As keynote speaker for CREW-OC’s SPIRE awards in Costa Mesa in March, Osborn told the assembled that 9% of construction CEOs are women, 3% in architecture, with, “one place I couldn’t find any data: developers.”

Casco does its bit to make up the difference, at least on the civic side.

Over the last four years its workers have raised $90,000 for Make-A-Wish Orange County & the Inland Empire.

Volunteer days—a paid day off annually for employees to devote to charities—resulted in Casco’s wider affiliation with Caterina’s Club, the food-for-kids effort of Anaheim White House chef and owner Sir Bruno Serato, named for his mother.

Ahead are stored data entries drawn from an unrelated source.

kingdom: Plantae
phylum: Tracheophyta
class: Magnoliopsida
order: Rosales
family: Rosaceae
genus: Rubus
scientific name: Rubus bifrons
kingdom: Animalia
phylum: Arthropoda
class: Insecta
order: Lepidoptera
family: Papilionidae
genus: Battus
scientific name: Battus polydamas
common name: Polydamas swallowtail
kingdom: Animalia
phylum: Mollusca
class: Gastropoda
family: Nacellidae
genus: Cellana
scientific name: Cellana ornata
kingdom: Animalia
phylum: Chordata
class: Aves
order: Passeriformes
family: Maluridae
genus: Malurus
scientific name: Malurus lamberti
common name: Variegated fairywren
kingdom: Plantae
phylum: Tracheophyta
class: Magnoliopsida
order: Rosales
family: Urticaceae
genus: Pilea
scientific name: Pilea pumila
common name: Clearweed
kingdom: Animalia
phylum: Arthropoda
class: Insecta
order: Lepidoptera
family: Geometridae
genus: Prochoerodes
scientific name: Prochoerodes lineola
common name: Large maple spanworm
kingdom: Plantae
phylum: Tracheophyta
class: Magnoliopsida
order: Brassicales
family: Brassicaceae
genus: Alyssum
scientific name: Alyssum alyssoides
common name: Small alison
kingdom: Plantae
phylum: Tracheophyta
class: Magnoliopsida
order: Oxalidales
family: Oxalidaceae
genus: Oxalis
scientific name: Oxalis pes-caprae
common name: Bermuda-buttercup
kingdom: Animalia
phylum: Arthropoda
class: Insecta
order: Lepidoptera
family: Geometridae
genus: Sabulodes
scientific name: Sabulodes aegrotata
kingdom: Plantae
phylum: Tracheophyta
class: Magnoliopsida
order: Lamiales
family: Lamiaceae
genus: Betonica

A March company event, Casco Cares Chili Cook-Off, raised $18,000 to help feed and house the homeless under the Caterina’s Club banner, and a similar amount for Make-A-Wish.

A System

Giving is engrained at the company, starting at the top.

In talks she’ll note the absence of a glass ceiling in her career—mainly because she founded her own firm and has run it as chief executive for 19 years—then move quickly to thanking those who came before her, gave her a shot, while noting the gradual emergence of women in building trades, from “anomaly to icon.”

Her community support has extended to South OC charity Laura’s House, and to Girls Inc. in Costa Mesa. She’s on the boards of both; Casco helps with upkeep at the former and began a “Casco Cares” program at the latter.

She’s involved at her alma mater, California State University-Long Beach, and Chapman University’s Argyros School of Business and Economics.

Taken together—industry talks, community support, pushing for change, backing it up with boots on the ground—the company and its founder are gaining a solid rep for pushing, pulling, constructing and confabbing colleagues and the collective industry to be their best.

Attraction

It’s partly what drew HR Director Casandra Buser to Casco five years ago, after 13 with Prudential Real Estate.

Community engagement “was a huge thing for us at Prudential,” Buser said, and it continued in her new role.

She said being a smaller company helps inspire volunteerism—employees know they can suggest events or favored causes and they’ll be heard; if something happens, they can see the results.

“They can come to me and say ‘hey let’s do this,’” Buser said. “They can feel it: ‘oh, I made a difference.’”

The employee who suggested Caterina’s Club, for instance, shook Serato’s hand.

“You could see he was touched,” Buser said.

In the end, it’s good business too, a boon, for instance, to recruiting and retention.

Back at a lectern, somewhere in OC, Osborn is delivering a signature line: “I’m just a contractor; I build [stuff].”

Later she adds another comment that given the company’s recent recognition plays even better.

“My team and I are dedicated to making the people that work and live in Orange County successful,” she said. “The secret to living is giving.”